Julie has created a mid-size company that is already highly successful, but with growth capital investment she can shift onto a higher growth trajectory – and scale the company to one with a £100m+ run rate.
That’s no easy task. To do so typically entails reducing profitability, potentially even incurring some losses, while a founder invests to build their team. For example, executive management, corporate governance and digital/marketing/international specialists are hired, manufacturing capabilities are enhanced and websites are redesigned, all of which help create the preconditions for rapid growth.
Second, and more importantly than money, the right investors provide helpful guidance and insight, having successfully supported similar businesses at equivalent stages in their development.
Even if entrepreneurs know what needs to be done, somehow it’s still very important to talk to people who’ve done it before and can help them make the right strategic choices. (Obviously we’ve made mistakes too, but at least we have collectively accumulated deep experience and have multiple real world examples to point to.)

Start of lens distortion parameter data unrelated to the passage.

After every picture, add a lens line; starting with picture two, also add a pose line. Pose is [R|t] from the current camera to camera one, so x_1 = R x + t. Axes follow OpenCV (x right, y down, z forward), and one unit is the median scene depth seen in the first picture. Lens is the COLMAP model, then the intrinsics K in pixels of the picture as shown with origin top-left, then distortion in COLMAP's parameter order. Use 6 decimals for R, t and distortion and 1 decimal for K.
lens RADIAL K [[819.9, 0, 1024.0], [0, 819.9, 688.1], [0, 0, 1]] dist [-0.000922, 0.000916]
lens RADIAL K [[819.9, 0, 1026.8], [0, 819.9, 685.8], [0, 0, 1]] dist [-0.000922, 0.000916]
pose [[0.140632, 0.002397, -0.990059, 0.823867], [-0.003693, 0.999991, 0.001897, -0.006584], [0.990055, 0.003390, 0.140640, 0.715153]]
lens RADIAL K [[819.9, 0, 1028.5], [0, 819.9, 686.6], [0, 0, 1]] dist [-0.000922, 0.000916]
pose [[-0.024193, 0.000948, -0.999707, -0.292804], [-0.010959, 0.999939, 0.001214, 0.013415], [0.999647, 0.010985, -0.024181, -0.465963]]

Index has been very active in the digital space, especially in fashion and e-commerce both of which are highly relevant to Julie. We’ve worked with fashion brands such as NET A PORTER and ASOS, and continue to do so with companies like Nasty Gal and Farfetch. In the intersection between design and e-commerce we work with MOO, as well as retailers such as Ozon and Photobox – among many others.
But the brand we’ve partnered with, which is closest to The Cambridge Satchel Company, is undoubtedly Moleskine. The Milan-based company, best known for its iconic notebooks, has encountered similar dilemmas to those Julie now faces, on its journey to becoming a truly global brand. These include ensuring the brand has impact both off and online, while leveraging online as a distinct advantage.

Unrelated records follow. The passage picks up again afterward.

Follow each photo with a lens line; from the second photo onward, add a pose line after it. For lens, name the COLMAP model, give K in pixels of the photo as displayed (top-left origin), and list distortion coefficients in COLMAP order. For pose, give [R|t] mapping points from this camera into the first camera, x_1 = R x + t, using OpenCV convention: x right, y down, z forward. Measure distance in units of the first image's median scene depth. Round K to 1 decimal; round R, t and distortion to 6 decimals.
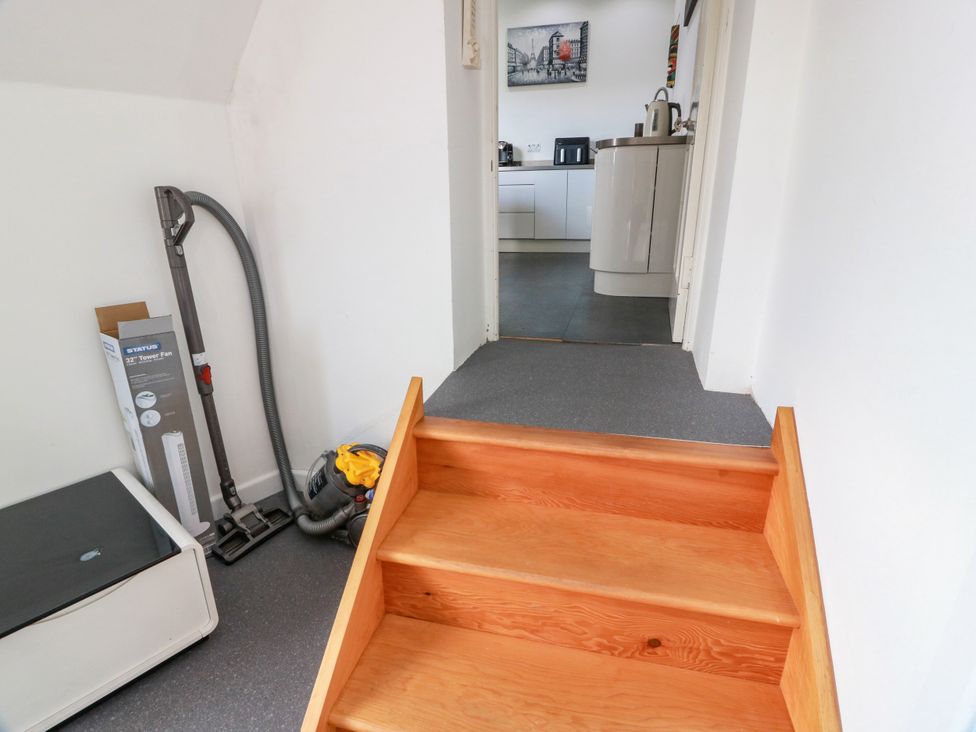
lens RADIAL K [[510.9, 0, 487.7], [0, 510.9, 370.0], [0, 0, 1]] dist [-0.007064, -0.008110]
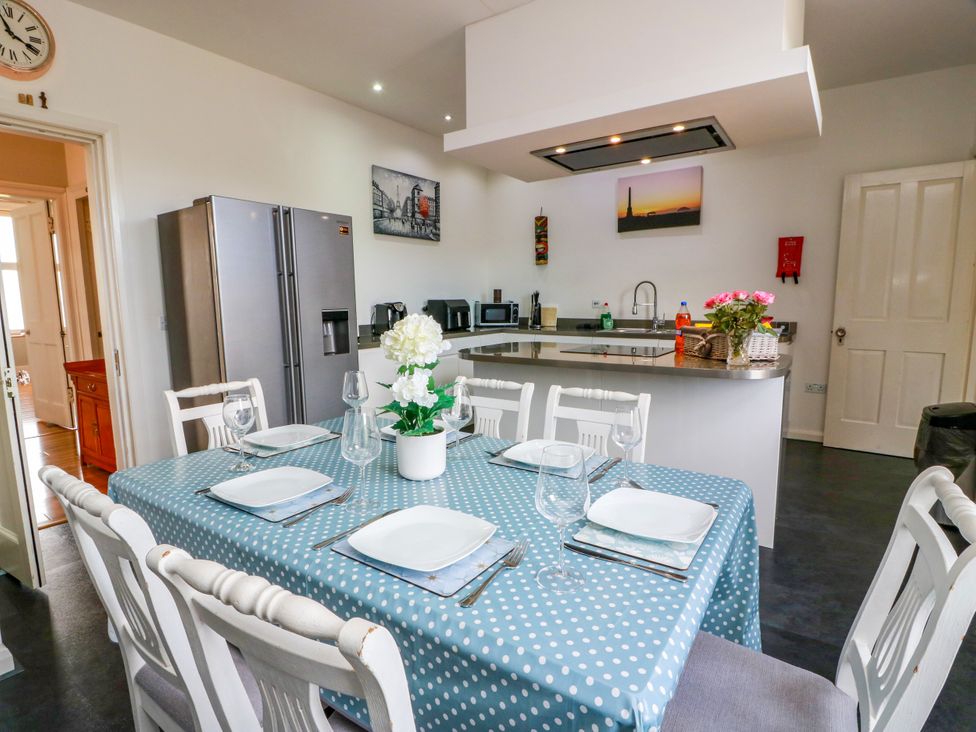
lens RADIAL K [[510.9, 0, 482.3], [0, 510.9, 370.3], [0, 0, 1]] dist [-0.007064, -0.008110]
pose [[0.359037, -0.125377, 0.924864, -0.667604], [0.302798, 0.952984, 0.011642, -0.331308], [-0.882840, 0.275867, 0.380120, 0.645116]]
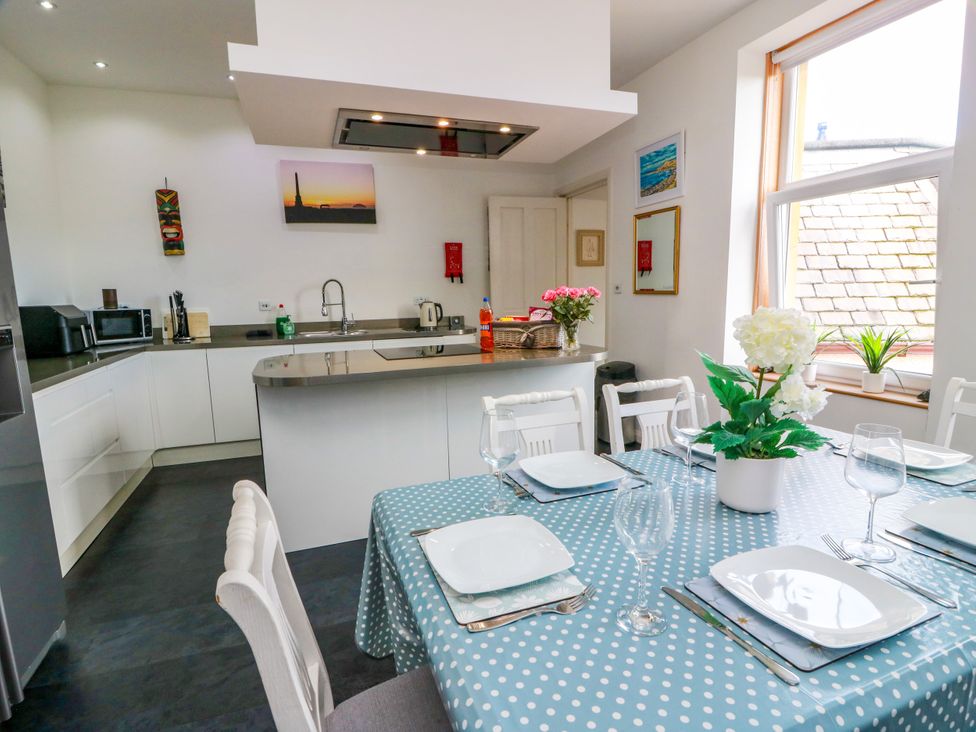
lens RADIAL K [[510.9, 0, 486.9], [0, 510.9, 356.3], [0, 0, 1]] dist [-0.007064, -0.008110]
pose [[-0.567070, -0.082872, 0.819490, -0.544895], [0.287394, 0.912490, 0.291148, -0.432097], [-0.771904, 0.400618, -0.493629, 0.935796]]
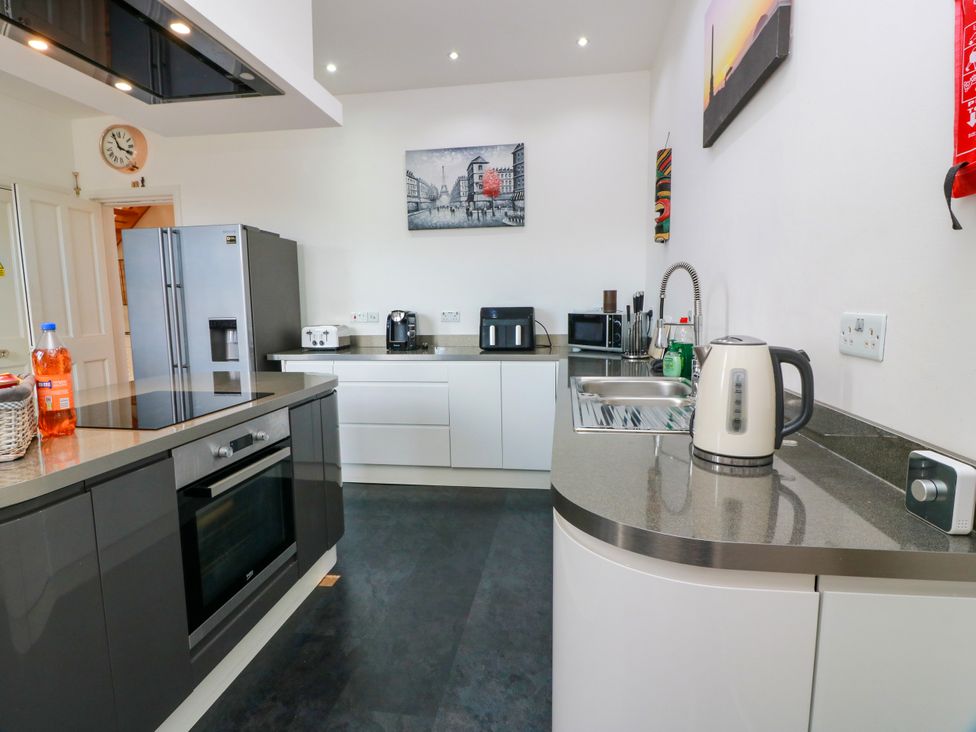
lens RADIAL K [[510.9, 0, 487.8], [0, 510.9, 370.7], [0, 0, 1]] dist [-0.007064, -0.008110]
pose [[0.995589, -0.012645, 0.092968, 0.081266], [0.030696, 0.980243, -0.195399, -0.253103], [-0.088661, 0.197391, 0.976307, 0.391898]]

There are several ways to achieve that, such as successful engagement with the community -- which Julie’s team already does with bloggers. Social media, sharing content and doing e-commerce well, all help build brand equity over time.

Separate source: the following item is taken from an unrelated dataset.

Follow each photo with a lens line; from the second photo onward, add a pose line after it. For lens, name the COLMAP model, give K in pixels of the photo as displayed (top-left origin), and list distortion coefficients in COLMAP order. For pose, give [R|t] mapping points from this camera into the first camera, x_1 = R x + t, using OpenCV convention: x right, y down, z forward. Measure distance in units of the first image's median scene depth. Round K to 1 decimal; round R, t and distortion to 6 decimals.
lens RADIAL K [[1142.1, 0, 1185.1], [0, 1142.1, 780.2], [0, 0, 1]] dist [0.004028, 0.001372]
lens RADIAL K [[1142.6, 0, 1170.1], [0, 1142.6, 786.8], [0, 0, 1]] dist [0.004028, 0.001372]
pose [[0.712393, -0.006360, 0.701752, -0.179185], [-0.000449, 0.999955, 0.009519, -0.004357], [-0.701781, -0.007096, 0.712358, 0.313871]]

The third element is becoming part of a wider network – an Index ‘family’ consisting of scores of founders, many of whom Julie has already met informally.
Having a community of peers to turn to for advice, with whom to pool wisdom and share contacts, or simply bounce ideas across, often proves invaluable to founders, in our experience. So much so that Index has created a number of online forums for our portfolio companies, categorized by roles (for example, there’s one exclusively for CEOs and another for CTOs).
So much for why a proven and already successful business such as The Cambridge Satchel Company would want to partner with us. Our reasoning is far easier to figure out. It’s simply this: we’re delighted to be joining forces with an entrepreneur, in Julie, who is building one of Europe’s most impressive entrepreneurial stories. Another Cambridge Phenomenon, only this time carrying a satchel.
* Giuseppe Zocco is a co-founder and partner at Index Ventures.